The weird world of purebred dog shows

The weird world of purebred dog shows

‘It gets very emotional’ — How the other half live: photographer Dolly Faibyshev captures the kitschy canine bliss of the Westminster Kennel Club Dog Show.

For more than 150 years, the Westminster Kennel Club has dedicated itself to the sport of purebred dogs. Today, it is a global phenomenon; a series of competitions that involve nearly 3,000 dogs at New York City’s Madison Square Garden.

10 years ago, inspiration stuck photographer Dolly Faibyshev while seeing coverage of the competition on TV. “I wondered what it must be like to actually be there,” she says. “As someone who was just beginning as a photographer, it called out to me. It’s set up to allow ticketholders to meet all the breeds that are competing, so it was a perfect way to get up close to the fans as well as the dogs.”

Faibyshev began photographing Westminster Kennel Club Dog Show and American Kennel Club National Championship, documenting the colourful, kitschy marvels of canine bliss. Her photographs of the celebrated creatures and all those who love them have just been published in the new book, Best in Show (Chronicle Chroma).

To say everyone is doing the most would be an understatement. The dog owners aren’t actually showing the dog, they hire a handler that competes with the dog at the show,” Faibyshev explains. “The handlers really get into the competition and get very emotional. I’ve witnessed a lot of laughter and tears over the wins and losses.” 

These emotions are matched by the fans, who are deeply invested in seeing their faves win. “It reminds me of a rock show, where fans sometimes show up wearing the t-shirts of the band they’ve come to see,” she says. “You see a lot of people wearing outfits and jewellery sporting their favourite dog breed.”

Meanwhile, the dogs are dolled up with glorious bouffants, fresh line-ups and deeply conditioned locks. Faibyshev notes the care and detail to dog grooming to be extraordinary, with, “hours upon hours of washing, brushing, powdering, clipping, drying. The dogs don’t seem to mind.”

As a first-generation Russian-American, the spectacle of American fantasy made a strong impression at an early age. “As a kid, I saw American culture vicariously through the eyes of my immigrant parents – their enthusiasm for the wonders of America rubbed off on me in a big way,” she says. “I’ve always been attracted to Americana and what Greil Marcus referred to as ‘The Old Weird America.’ There’s something both familiar and alien in the details that I always find compelling.”

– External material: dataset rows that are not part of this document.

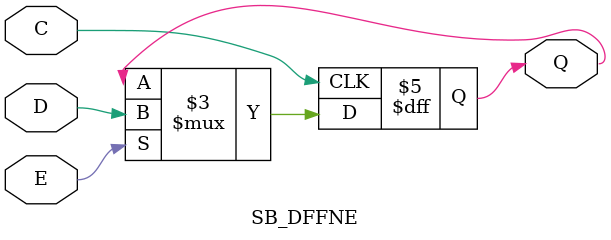
<source format=v>
module SB_DFFNE (output Q, input C, E, D);
	reg Q = 0;
	always @(negedge C)
		if (E)
			Q <= D;
endmodule

</source>
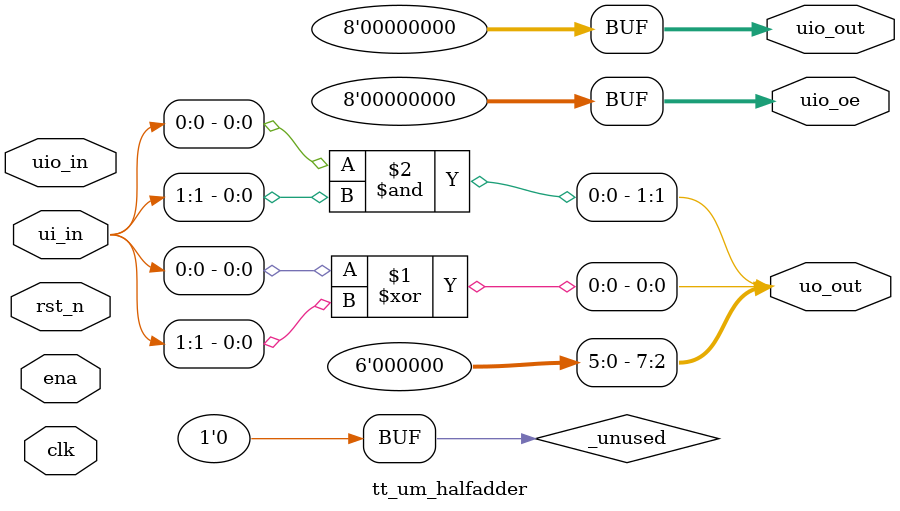
<source format=v>
/*
 * Copyright (c) 2024 Your Name
 * SPDX-License-Identifier: Apache-2.0
 */

`default_nettype none

module tt_um_halfadder (
    input  wire [7:0] ui_in,    // Dedicated inputs
    output wire [7:0] uo_out,   // Dedicated outputs
    input  wire [7:0] uio_in,   // IOs: Input path
    output wire [7:0] uio_out,  // IOs: Output path
    output wire [7:0] uio_oe,   // IOs: Enable path (active high: 0=input, 1=output)
    input  wire       ena,      // always 1 when the design is powered, so you can ignore it
    input  wire       clk,      // clock
    input  wire       rst_n     // reset_n - low to reset
);

  // All output pins must be assigned. If not used, assign to 0.
  //assign uo_out  = ui_in + uio_in;  // Example: ou_out is the sum of ui_in and uio_in
    assign uo_out[0]=ui_in[0]^ui_in[1];
    assign uo_out[1]=ui_in[0]&ui_in[1];
    assign uio_out = 0;
    assign uio_oe  = 0;
    assign uo_out[7:2]=6'b0;

  // List all unused inputs to prevent warnings
  wire _unused = &{ena, clk, rst_n, 1'b0};

endmodule

</source>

That quest for striking iconography has brought Faibyshev to over-the-top events like Dollypalooza, Wrestlemania, and New York Fashion Week. Despite the clear differences, Faibyshev sees a chord that runs through her subjects. “It’s the pageantry of it all,” she says. “The anticipation, the crowds, the emotions, colours and sounds – these things exist in abundance here.”


Best in Show by Dolly Faibyshev, published by Chronicle Chroma 2020.